Automatic Prompting Systems

A look at APS!

Jamie Horsnell

9/2/20242 min read

Automatic Prompting Systems

Prompting plays a crucial role in guiding Large Language Models (LLMs) to generate high-quality outputs. While LLMs are capable of producing impressive results with even simple prompts, the true potential of these models is unlocked when prompts are carefully crafted around the specific use case of the model.

While Large Language Models (LLMs) can deliver impressive results with basic prompts, achieving consistent and accurate responses often requires advanced prompt engineering techniques. However, with a wide range of techniques to be learned, it requires a steep learning curve to perfect, with time-consuming iterations and inconsistent results.

Automatic prompting systems aim to combat some of these issues to improve LLM performance on various tasks by automatically crafting and selecting the most suitable prompts, to generate accurate outputs with less resource and time.

One of the approaches is Automatic Prompt Selection (APS), which clusters task data into groups, generates prompts for each group, and then picks the best-performing prompt for each cluster. However, a more common is Automatic Prompt Engineer (APE), where the system is created by:

Creating the Training Dataset

A diverse set of high-quality prompts is needed, which is created by an automated process (a pipeline) that gathers and organises prompts from different tasks.

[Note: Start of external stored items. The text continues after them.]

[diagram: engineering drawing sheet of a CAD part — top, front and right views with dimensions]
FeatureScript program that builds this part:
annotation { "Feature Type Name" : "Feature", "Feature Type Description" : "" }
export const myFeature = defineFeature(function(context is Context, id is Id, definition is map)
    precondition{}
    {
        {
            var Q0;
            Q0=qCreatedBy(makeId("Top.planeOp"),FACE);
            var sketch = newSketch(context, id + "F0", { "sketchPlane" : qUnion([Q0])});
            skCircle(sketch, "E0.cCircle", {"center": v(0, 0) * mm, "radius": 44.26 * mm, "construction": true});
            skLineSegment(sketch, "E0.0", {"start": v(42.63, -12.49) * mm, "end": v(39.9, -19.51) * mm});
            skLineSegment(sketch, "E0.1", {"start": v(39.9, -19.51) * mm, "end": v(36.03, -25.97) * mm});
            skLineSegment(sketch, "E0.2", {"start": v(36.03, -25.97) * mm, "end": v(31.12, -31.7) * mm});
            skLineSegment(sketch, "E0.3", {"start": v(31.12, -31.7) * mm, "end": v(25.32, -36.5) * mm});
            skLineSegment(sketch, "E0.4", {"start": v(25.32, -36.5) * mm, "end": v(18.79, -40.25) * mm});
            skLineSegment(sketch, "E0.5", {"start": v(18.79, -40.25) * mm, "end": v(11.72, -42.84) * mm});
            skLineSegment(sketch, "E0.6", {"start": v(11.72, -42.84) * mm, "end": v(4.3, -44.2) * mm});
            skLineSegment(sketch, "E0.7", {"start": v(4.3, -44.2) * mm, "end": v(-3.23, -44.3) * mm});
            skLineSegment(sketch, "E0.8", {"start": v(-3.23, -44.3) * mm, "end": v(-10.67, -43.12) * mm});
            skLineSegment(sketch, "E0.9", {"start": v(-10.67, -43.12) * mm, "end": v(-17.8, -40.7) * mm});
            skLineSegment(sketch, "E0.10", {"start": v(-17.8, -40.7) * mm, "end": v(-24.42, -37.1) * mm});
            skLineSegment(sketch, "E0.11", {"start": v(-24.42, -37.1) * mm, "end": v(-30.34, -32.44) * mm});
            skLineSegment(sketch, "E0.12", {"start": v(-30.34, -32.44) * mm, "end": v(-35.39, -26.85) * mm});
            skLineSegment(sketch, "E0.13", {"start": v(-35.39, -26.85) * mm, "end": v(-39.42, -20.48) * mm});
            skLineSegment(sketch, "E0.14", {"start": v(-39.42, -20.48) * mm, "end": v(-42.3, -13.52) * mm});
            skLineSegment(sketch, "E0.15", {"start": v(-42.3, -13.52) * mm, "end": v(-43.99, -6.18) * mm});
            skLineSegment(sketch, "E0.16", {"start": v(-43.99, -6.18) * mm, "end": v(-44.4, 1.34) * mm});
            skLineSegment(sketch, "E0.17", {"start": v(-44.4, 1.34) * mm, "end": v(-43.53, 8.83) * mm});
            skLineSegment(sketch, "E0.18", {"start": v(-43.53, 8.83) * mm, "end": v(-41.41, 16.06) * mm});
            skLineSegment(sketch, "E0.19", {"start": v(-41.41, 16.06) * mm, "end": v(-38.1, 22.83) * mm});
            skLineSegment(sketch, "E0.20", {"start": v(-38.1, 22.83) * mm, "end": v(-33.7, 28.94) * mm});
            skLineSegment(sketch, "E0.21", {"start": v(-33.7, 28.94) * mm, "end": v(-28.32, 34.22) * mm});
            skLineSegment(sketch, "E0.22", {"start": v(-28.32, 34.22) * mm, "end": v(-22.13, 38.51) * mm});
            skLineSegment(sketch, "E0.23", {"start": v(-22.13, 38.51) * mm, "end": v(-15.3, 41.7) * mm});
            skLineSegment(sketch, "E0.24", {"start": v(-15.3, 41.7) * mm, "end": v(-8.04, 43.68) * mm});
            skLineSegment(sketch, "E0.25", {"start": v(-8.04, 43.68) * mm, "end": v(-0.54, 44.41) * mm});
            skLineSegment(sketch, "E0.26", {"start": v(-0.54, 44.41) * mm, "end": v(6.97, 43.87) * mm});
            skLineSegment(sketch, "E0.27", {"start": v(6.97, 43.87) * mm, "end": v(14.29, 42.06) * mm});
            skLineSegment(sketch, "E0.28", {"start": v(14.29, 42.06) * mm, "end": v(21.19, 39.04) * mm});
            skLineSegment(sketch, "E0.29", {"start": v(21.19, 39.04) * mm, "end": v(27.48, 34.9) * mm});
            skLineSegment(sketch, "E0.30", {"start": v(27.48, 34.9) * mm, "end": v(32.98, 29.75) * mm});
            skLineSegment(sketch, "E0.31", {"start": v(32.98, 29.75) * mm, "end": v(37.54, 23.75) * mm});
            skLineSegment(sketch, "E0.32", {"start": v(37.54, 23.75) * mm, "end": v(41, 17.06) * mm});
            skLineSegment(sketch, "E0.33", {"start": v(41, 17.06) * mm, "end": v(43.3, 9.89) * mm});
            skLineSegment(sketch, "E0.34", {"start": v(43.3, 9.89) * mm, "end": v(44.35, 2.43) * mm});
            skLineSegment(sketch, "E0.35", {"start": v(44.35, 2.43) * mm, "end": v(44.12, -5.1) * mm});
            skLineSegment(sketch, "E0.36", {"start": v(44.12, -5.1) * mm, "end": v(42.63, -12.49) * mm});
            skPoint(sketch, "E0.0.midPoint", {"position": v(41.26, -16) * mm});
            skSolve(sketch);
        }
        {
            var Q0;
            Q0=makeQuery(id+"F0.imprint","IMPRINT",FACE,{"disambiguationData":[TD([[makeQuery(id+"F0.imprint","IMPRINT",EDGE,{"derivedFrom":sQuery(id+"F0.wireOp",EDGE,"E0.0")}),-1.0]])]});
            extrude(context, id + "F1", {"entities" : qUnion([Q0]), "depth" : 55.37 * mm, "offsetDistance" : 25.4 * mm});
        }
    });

Cleaning and Sorting Prompts

This pipeline used advanced models to group similar prompts together and remove duplicates. Then, they used language models to sort these prompts by how relevant and useful they were for specific tasks.

Few-Shot Learning

For selected prompts, the researchers added extra instructions to make them even more effective. These enhanced prompts were then tested by a language model, and any that didn't meet the standards were sent back for further improvement.

Dataset Creation

By following this method, you can automatically generate a dataset with thousands of high-quality examples of augmented prompts. Models with a smaller amount of prompts (around 8,000-10,000) allow for speed and adaptability.

Model Training

Using this dataset, you can train smaller language models, like Llama-2-7B, to create an APS model. In production with larger models, like GPT-4 and Llama-3-70B, results significantly increase from the base models without any prompt enhancement.

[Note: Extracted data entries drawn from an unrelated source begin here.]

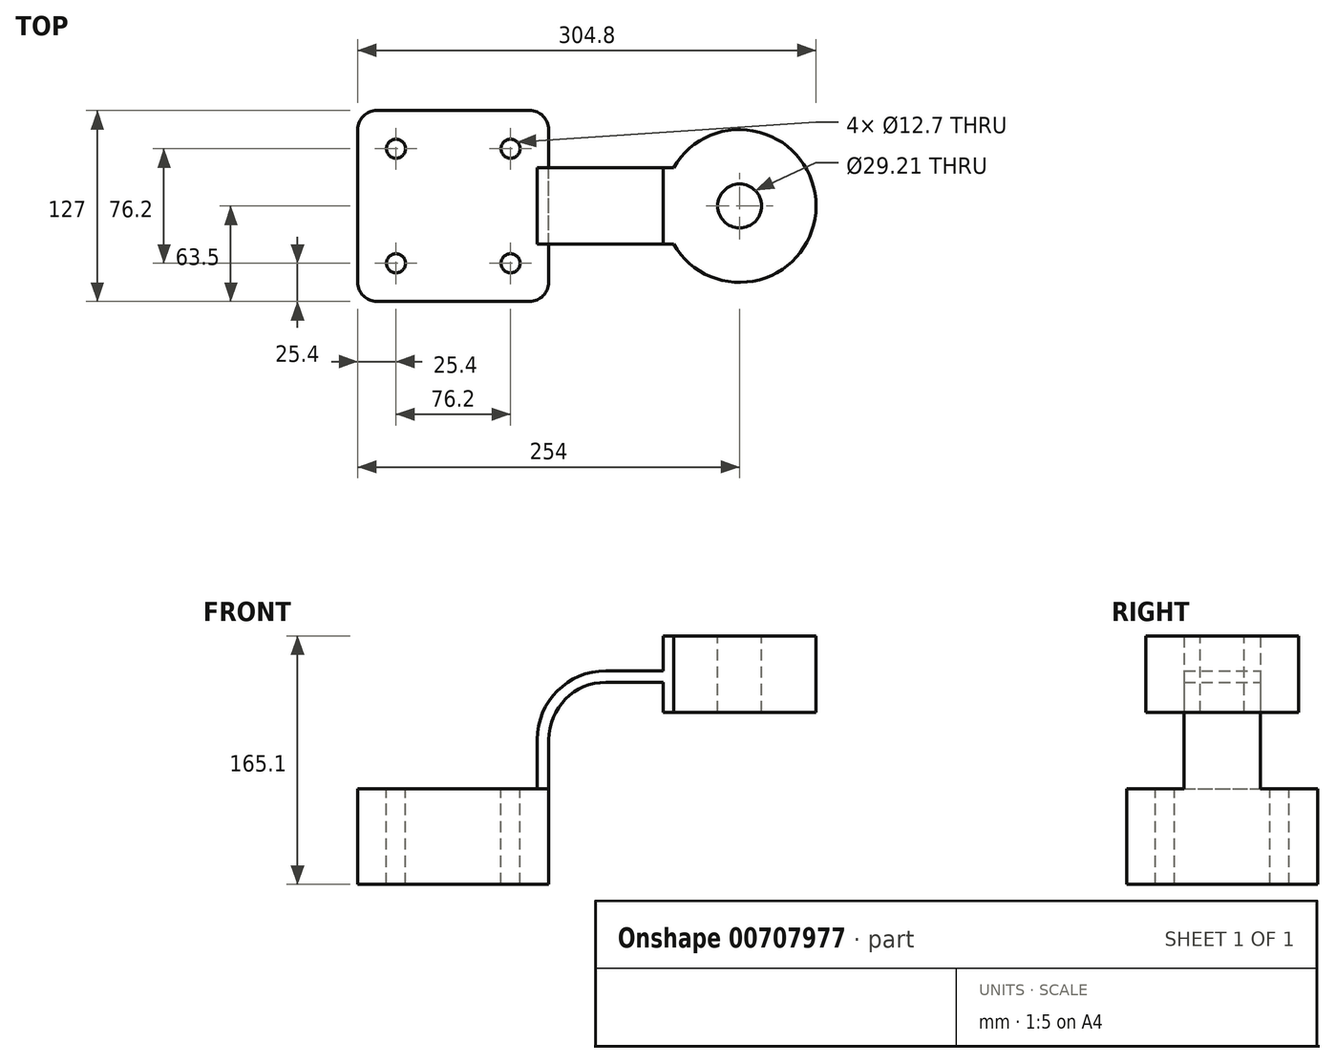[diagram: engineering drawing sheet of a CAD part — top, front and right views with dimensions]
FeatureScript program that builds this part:
annotation { "Feature Type Name" : "Feature", "Feature Type Description" : "" }
export const myFeature = defineFeature(function(context is Context, id is Id, definition is map)
    precondition{}
    {
        {
            var Q0;
            Q0=qCreatedBy(makeId("Front.planeOp"),FACE);
            var sketch = newSketch(context, id + "F0", { "sketchPlane" : qUnion([Q0])});
            skLineSegment(sketch, "E0.bottom", {"start": v(-63.5, 31.75) * mm, "end": v(63.5, 31.75) * mm});
            skLineSegment(sketch, "E0.top", {"start": v(-63.5, -31.75) * mm, "end": v(63.5, -31.75) * mm});
            skLineSegment(sketch, "E0.left", {"start": v(-63.5, 31.75) * mm, "end": v(-63.5, -31.75) * mm});
            skLineSegment(sketch, "E0.right", {"start": v(63.5, 31.75) * mm, "end": v(63.5, -31.75) * mm});
            skPoint(sketch, "E0.middle", {"position": v(0, 0) * mm});
            skLineSegment(sketch, "E1.bottom", {"start": v(139.7, 133.35) * mm, "end": v(241.3, 133.35) * mm});
            skLineSegment(sketch, "E1.top", {"start": v(139.7, 82.55) * mm, "end": v(241.3, 82.55) * mm});
            skLineSegment(sketch, "E1.left", {"start": v(139.7, 133.35) * mm, "end": v(139.7, 82.55) * mm});
            skLineSegment(sketch, "E1.right", {"start": v(241.3, 133.35) * mm, "end": v(241.3, 82.55) * mm});
            skPoint(sketch, "E1.middle", {"position": v(190.5, 107.95) * mm});
            skLineSegment(sketch, "E2", {"start": v(63.5, 31.75) * mm, "end": v(63.5, 64.46) * mm});
            skArc(sketch, "E3", {"start": v(63.5, 64.46) * mm, "mid": v(74.66, 91.4) * mm, "end": v(101.6, 102.56) * mm});
            skLineSegment(sketch, "E4", {"start": v(101.6, 102.56) * mm, "end": v(163.3, 102.56) * mm});
            skLineSegment(sketch, "E5.0", {"start": v(101.6, 110.18) * mm, "end": v(163.3, 110.18) * mm});
            skArc(sketch, "E5.1", {"start": v(55.88, 64.46) * mm, "mid": v(69.27, 96.8) * mm, "end": v(101.6, 110.18) * mm});
            skLineSegment(sketch, "E5.2", {"start": v(55.88, 31.75) * mm, "end": v(55.88, 64.46) * mm});
            skFitSpline(sketch, "E6", {"points": [v(-63.5, 31.75) * mm, v(101.6, 110.18) * mm], "startDerivative": vector(66.65, 190.5) * mm, "endDerivative": vector(213.01, -1.29) * mm});
            skLineSegment(sketch, "E7", {"start": v(190.5, 82.55) * mm, "end": v(190.5, 133.35) * mm});
            skSolve(sketch);
        }
        {
            var Q0;
            Q0=makeQuery(id+"F0.imprint","IMPRINT",FACE,{"disambiguationData":[TD([[makeQuery(id+"F0.imprint","IMPRINT",EDGE,{"derivedFrom":sQuery(id+"F0.wireOp",EDGE,"E0.top")}),1.0]])]});
            extrude(context, id + "F1", {"entities" : qUnion([Q0]), "endBound" : BoundingType.SYMMETRIC, "depth" : 127 * mm, "offsetDistance" : 25.4 * mm});
        }
        {
            var Q0;
            {var subQ4=sQuery(id+"F0.wireOp",EDGE,"E7");Q0=makeQuery(id+"F0.imprint","IMPRINT",FACE,{"disambiguationData":[TD([[makeQuery(id+"F0.imprint","IMPRINT",EDGE,{"derivedFrom":subQ4}),1.0]])]});}
            var Q1;
            {var subQ1=sQuery(id+"F0.wireOp",EDGE,"E2");Q1=makeQuery(id+"F0.imprint","IMPRINT",FACE,{"disambiguationData":[TD([[makeQuery(id+"F0.imprint","IMPRINT",EDGE,{"derivedFrom":subQ1}),1.0]])]});}
            extrude(context, id + "F2", {"entities" : qUnion([Q0, Q1]), "operationType" : NewBodyOperationType.ADD, "endBound" : BoundingType.SYMMETRIC, "depth" : 50.8 * mm, "offsetDistance" : 25.4 * mm});
        }
        {
            var Q0;
            Q0=makeQuery(id+"F0.imprint","IMPRINT",FACE,{"disambiguationData":[TD([[makeQuery(id+"F0.imprint","IMPRINT",EDGE,{"derivedFrom":sQuery(id+"F0.wireOp",EDGE,"E5.1")}),1.0]])]});
            extrude(context, id + "F3", {"entities" : qUnion([Q0]), "operationType" : NewBodyOperationType.ADD, "endBound" : BoundingType.SYMMETRIC, "depth" : 12.7 * mm, "offsetDistance" : 25.4 * mm});
        }
        {
            var Q0;
            {var subQ0=sQuery(id+"F0.wireOp",EDGE,"E1.right");Q0=makeQuery(id+"F0.imprint","IMPRINT",FACE,{"disambiguationData":[TD([[makeQuery(id+"F0.imprint","IMPRINT",EDGE,{"derivedFrom":subQ0}),-1.0]])]});}
            var Q1;
            Q1=sQuery(id+"F0.wireOp",EDGE,"E7");
            revolve(context, id + "F4", {"operationType" : NewBodyOperationType.ADD, "entities" : qUnion([Q0]), "axis" : qUnion([Q1]), "revolveType" : RevolveType.FULL});
        }
        {
            var Q0;
            Q0=makeQuery(id+"F1.opExtrude","CAP_EDGE",EDGE,{"disambiguationData":[OSD([sQuery(id+"F0.wireOp",EDGE,"E0.right")])],"isStart":false});
            var Q1;
            Q1=makeQuery(id+"F1.opExtrude","CAP_EDGE",EDGE,{"disambiguationData":[OSD([sQuery(id+"F0.wireOp",EDGE,"E0.left")])],"isStart":false});
            var Q2;
            Q2=makeQuery(id+"F1.opExtrude","CAP_EDGE",EDGE,{"disambiguationData":[OSD([sQuery(id+"F0.wireOp",EDGE,"E0.left")])],"isStart":true});
            var Q3;
            Q3=makeQuery(id+"F1.opExtrude","CAP_EDGE",EDGE,{"disambiguationData":[OSD([sQuery(id+"F0.wireOp",EDGE,"E0.right")])],"isStart":true});
            fillet(context, id + "F5", {"entities" : qUnion([Q0, Q1, Q2, Q3]), "radius" : 12.7 * mm, "tangentPropagation" : true, "allowEdgeOverflow" : false});
        }
        {
            var Q0;
            {var subQ0=sQuery(id+"F0.wireOp",EDGE,"E1.bottom");Q0=makeQuery(id+"F4.boolean.opBoolean","MERGE",FACE,{"derivedFrom":[makeQuery(id+"F2.opExtrude","SWEPT_FACE",FACE,{"disambiguationData":[OSD([subQ0])]}),makeQuery(id+"F4.opRevolve","SWEPT_FACE",FACE,{"disambiguationData":[OSD([subQ0])]})]});}
            var sketch = newSketch(context, id + "F6", { "sketchPlane" : qUnion([Q0])});
            skCircle(sketch, "E8", {"center": v(190.5, 0) * mm, "radius": 14.6 * mm});
            skSolve(sketch);
        }
        {
            var Q0;
            Q0 = qSketchRegion(id + "F6", true);
            extrude(context, id + "F7", {"entities" : qUnion([Q0]), "operationType" : NewBodyOperationType.REMOVE, "endBound" : BoundingType.THROUGH_ALL, "oppositeDirection" : true, "depth" : 25.4 * mm, "offsetDistance" : 25.4 * mm});
        }
        {
            var Q0;
            {var subQ3=sQuery(id+"F0.wireOp",EDGE,"E0.bottom");var subQ5=sQuery(id+"F0.wireOp",EDGE,"E0.right");var subQ6=sQuery(id+"F0.wireOp",EDGE,"E0.left");Q0=makeQuery(id+"F3.boolean.opBoolean","SPLIT",FACE,{"disambiguationData":[TD([makeQuery(id+"F1.opExtrude","CAP_FACE",FACE,{"disambiguationData":[OSD([subQ3,sQuery(id+"F0.wireOp",EDGE,"E0.top"),subQ6,subQ5])],"isStart":false})])],"derivedFrom":makeQuery(id+"F1.opExtrude","SWEPT_FACE",FACE,{"disambiguationData":[OSD([subQ3])]})});}
            var sketch = newSketch(context, id + "F8", { "sketchPlane" : qUnion([Q0])});
            skCircle(sketch, "E9", {"center": v(-38.1, -38.1) * mm, "radius": 6.35 * mm});
            skCircle(sketch, "E10", {"center": v(38.1, -38.1) * mm, "radius": 6.35 * mm});
            skCircle(sketch, "E11", {"center": v(38.1, 38.1) * mm, "radius": 6.35 * mm});
            skCircle(sketch, "E12", {"center": v(-38.1, 38.1) * mm, "radius": 6.35 * mm});
            skSolve(sketch);
        }
        {
            var Q0;
            Q0=makeQuery(id+"F8.imprint","IMPRINT",FACE,{"disambiguationData":[TD([[makeQuery(id+"F8.imprint","IMPRINT",EDGE,{"derivedFrom":sQuery(id+"F8.wireOp",EDGE,"E9")}),1.0]])]});
            var Q1;
            Q1=makeQuery(id+"F8.imprint","IMPRINT",FACE,{"disambiguationData":[TD([[makeQuery(id+"F8.imprint","IMPRINT",EDGE,{"derivedFrom":sQuery(id+"F8.wireOp",EDGE,"E10")}),1.0]])]});
            var Q2;
            Q2=makeQuery(id+"F8.imprint","IMPRINT",FACE,{"disambiguationData":[TD([[makeQuery(id+"F8.imprint","IMPRINT",EDGE,{"derivedFrom":sQuery(id+"F8.wireOp",EDGE,"E11")}),1.0]])]});
            var Q3;
            Q3=makeQuery(id+"F8.imprint","IMPRINT",FACE,{"disambiguationData":[TD([[makeQuery(id+"F8.imprint","IMPRINT",EDGE,{"derivedFrom":sQuery(id+"F8.wireOp",EDGE,"E12")}),1.0]])]});
            extrude(context, id + "F9", {"entities" : qUnion([Q0, Q1, Q2, Q3]), "operationType" : NewBodyOperationType.REMOVE, "endBound" : BoundingType.THROUGH_ALL, "oppositeDirection" : true, "depth" : 25.4 * mm, "offsetDistance" : 25.4 * mm});
        }
    });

Automated prompting systems offer several advantages, including efficiency, as they can explore a larger space of potential prompts much more quickly than manual methods. They also exhibit adaptability, adjusting prompts based on different input types or task requirements. They also allow for continuous integration pipelines for prompts to be continually optimised, with user feedback regularly incorporated into the system, and automated prompt testing. This has led to APS systems achieving results that surpass human-crafted prompts.

One of the key challenges however in developing APS is creating the training dataset for the augmentation model. This can be tackled by building an automated pipeline that curates a diverse set of high-quality prompts across different tasks. This pipeline employs embedding models and clustering algorithms to identify and remove duplicates, followed by using cutting-edge LLMs to classify prompts based on their quality and task relevance.

Overall, automated prompting techniques will serve a big part in GenAIOps allowing teams to focus on innovation rather than the intricacies of prompt crafting. A key pillar to building GenAI applications is the prompting engineering, and by using systems trained on a mixture of automated and manual feedback will allow for more robust, reliable, and scalable AI solutions, driving the future of GenAI operations.